## EXERCISE
Count the lines below that contain the string "mmHg", treating uppercase and lowercase as distinct. Give only the number.

── GIVEN DATA

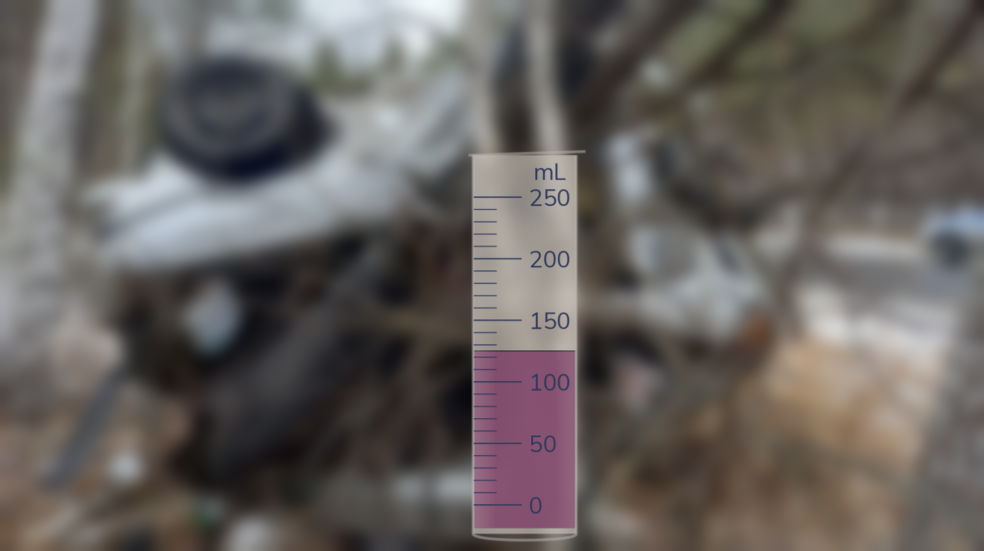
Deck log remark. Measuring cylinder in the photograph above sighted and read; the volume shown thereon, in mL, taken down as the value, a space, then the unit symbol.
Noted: 125 mL
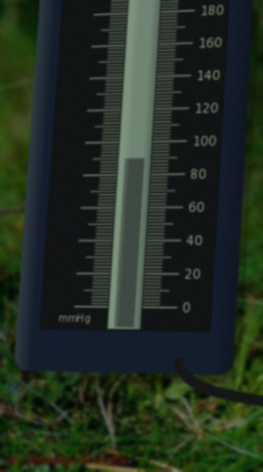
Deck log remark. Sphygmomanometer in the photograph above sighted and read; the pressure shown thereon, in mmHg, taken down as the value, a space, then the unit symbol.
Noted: 90 mmHg
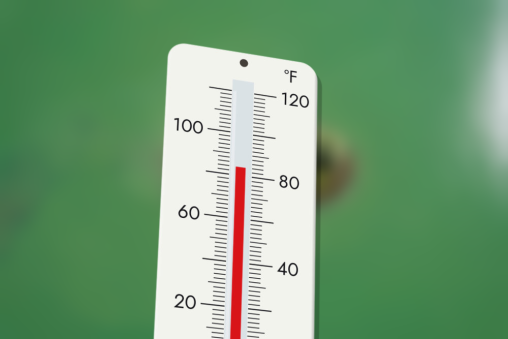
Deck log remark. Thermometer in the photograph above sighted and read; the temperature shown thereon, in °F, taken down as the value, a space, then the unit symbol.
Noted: 84 °F
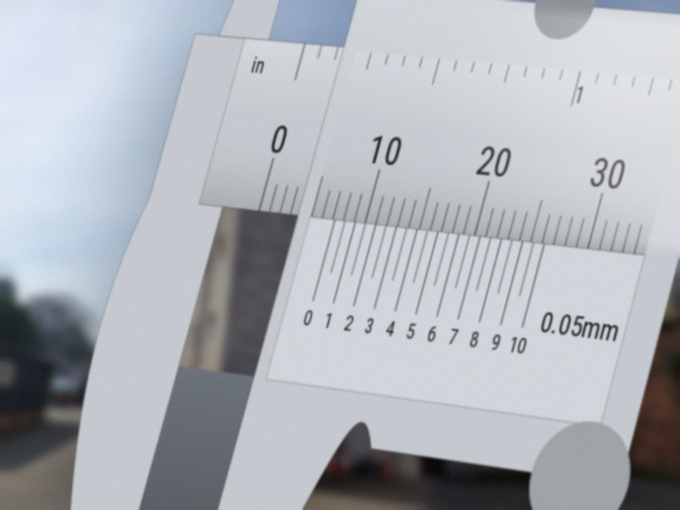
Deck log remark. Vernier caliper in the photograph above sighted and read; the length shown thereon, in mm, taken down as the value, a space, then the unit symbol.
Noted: 7.2 mm
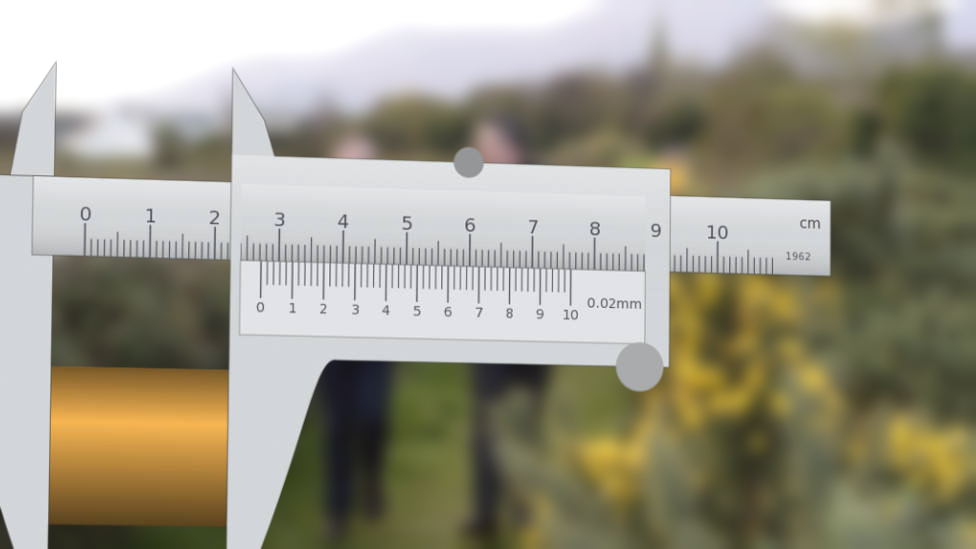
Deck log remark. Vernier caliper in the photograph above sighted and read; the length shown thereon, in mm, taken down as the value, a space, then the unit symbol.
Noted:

────

## EXERCISE RESPONSE
2